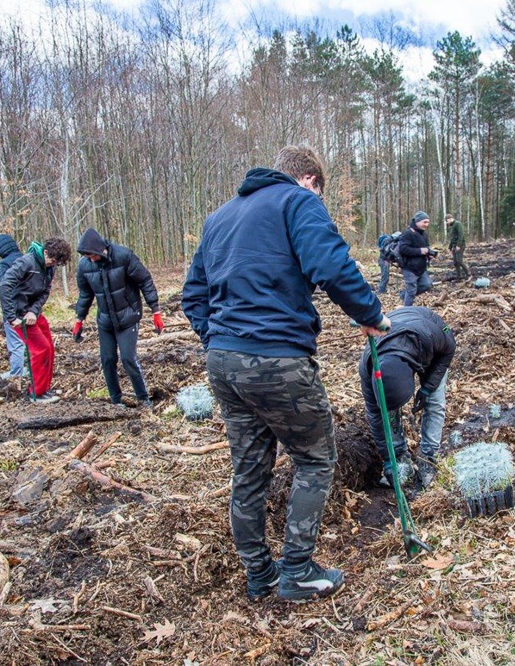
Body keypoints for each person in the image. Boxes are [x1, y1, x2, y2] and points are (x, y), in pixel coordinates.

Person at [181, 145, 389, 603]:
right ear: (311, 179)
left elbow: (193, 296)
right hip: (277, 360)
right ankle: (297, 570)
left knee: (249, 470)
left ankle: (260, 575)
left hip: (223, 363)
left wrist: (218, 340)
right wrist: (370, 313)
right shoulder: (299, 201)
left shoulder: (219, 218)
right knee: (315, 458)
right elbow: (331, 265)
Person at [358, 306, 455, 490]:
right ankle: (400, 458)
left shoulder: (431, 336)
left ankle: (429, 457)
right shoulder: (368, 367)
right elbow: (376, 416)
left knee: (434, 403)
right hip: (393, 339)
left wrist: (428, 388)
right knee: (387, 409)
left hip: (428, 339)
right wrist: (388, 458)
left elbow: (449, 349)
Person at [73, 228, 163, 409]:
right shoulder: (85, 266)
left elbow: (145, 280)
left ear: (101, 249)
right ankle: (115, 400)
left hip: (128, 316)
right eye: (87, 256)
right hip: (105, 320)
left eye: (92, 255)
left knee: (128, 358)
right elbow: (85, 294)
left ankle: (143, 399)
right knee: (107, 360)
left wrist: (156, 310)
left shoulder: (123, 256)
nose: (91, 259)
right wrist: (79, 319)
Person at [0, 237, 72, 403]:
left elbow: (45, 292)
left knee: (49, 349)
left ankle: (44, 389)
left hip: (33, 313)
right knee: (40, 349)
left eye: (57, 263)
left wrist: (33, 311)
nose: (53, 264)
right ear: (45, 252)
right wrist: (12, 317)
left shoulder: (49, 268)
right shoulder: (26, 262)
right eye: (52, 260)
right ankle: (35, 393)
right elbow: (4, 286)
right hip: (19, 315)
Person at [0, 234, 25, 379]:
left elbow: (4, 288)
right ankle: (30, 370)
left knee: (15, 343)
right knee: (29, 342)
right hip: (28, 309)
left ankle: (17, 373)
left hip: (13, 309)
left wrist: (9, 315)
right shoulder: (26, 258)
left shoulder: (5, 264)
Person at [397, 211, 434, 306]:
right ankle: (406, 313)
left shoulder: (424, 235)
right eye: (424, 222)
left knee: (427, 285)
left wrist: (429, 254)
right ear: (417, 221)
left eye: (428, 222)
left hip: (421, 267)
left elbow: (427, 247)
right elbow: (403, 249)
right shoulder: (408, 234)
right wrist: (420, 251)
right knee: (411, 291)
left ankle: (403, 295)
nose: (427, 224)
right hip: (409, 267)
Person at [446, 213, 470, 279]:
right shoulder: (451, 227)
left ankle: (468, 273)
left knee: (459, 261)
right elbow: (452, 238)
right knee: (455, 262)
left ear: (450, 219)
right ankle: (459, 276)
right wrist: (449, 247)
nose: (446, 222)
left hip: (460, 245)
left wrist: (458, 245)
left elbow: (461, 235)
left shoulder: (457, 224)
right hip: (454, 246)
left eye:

_WORK REQUIRED_: Skip the pictures, then retype every line above exactly.

_EXPECTED ANSWER_:
Body keypoints for each person in the image. Boxes are [x1, y1, x2, y2] and points are (x, y), in pixel coordinates.

Person at [181, 145, 389, 603]:
right ear: (311, 179)
left elbow: (193, 296)
right hip: (277, 360)
right ankle: (297, 570)
left knee: (249, 470)
left ankle: (260, 575)
left hip: (223, 363)
left wrist: (218, 340)
right wrist: (370, 313)
right shoulder: (299, 201)
left shoulder: (219, 218)
right knee: (315, 458)
right elbow: (331, 265)
Person at [358, 306, 455, 490]:
right ankle: (400, 458)
left shoulder: (431, 336)
left ankle: (429, 457)
right shoulder: (368, 367)
right elbow: (376, 416)
left knee: (434, 403)
right hip: (393, 339)
left wrist: (428, 388)
right knee: (387, 409)
left hip: (428, 339)
right wrist: (388, 458)
left elbow: (449, 349)
Person at [73, 228, 163, 409]:
right shoulder: (85, 266)
left elbow: (145, 280)
left ear: (101, 249)
right ankle: (115, 400)
left hip: (128, 316)
right eye: (87, 256)
right hip: (105, 320)
left eye: (92, 255)
left knee: (128, 358)
right elbow: (85, 294)
left ankle: (143, 399)
right knee: (107, 360)
left wrist: (156, 310)
left shoulder: (123, 256)
nose: (91, 259)
right wrist: (79, 319)
Person at [0, 237, 72, 403]:
left elbow: (45, 292)
left knee: (49, 349)
left ankle: (44, 389)
left hip: (33, 313)
right knee: (40, 349)
left eye: (57, 263)
left wrist: (33, 311)
nose: (53, 264)
right ear: (45, 252)
right wrist: (12, 317)
left shoulder: (49, 268)
right shoulder: (26, 262)
right eye: (52, 260)
right ankle: (35, 393)
right elbow: (4, 286)
right hip: (19, 315)
Person at [0, 234, 25, 379]:
left elbow: (4, 288)
right ankle: (30, 370)
left knee: (15, 343)
right knee: (29, 342)
right hip: (28, 309)
left ankle: (17, 373)
left hip: (13, 309)
left wrist: (9, 315)
right shoulder: (26, 258)
left shoulder: (5, 264)
Person at [397, 211, 434, 306]:
right ankle: (406, 313)
left shoulder: (424, 235)
right eye: (424, 222)
left knee: (427, 285)
left wrist: (429, 254)
right ear: (417, 221)
left eye: (428, 222)
left hip: (421, 267)
left elbow: (427, 247)
right elbow: (403, 249)
right shoulder: (408, 234)
right wrist: (420, 251)
right knee: (411, 291)
left ankle: (403, 295)
nose: (427, 224)
right hip: (409, 267)
Person at [446, 213, 470, 279]:
right shoulder: (451, 227)
left ankle: (468, 273)
left knee: (459, 261)
right elbow: (452, 238)
right knee: (455, 262)
left ear: (450, 219)
right ankle: (459, 276)
right wrist: (449, 247)
nose: (446, 222)
left hip: (460, 245)
left wrist: (458, 245)
left elbow: (461, 235)
left shoulder: (457, 224)
right hip: (454, 246)
left eye:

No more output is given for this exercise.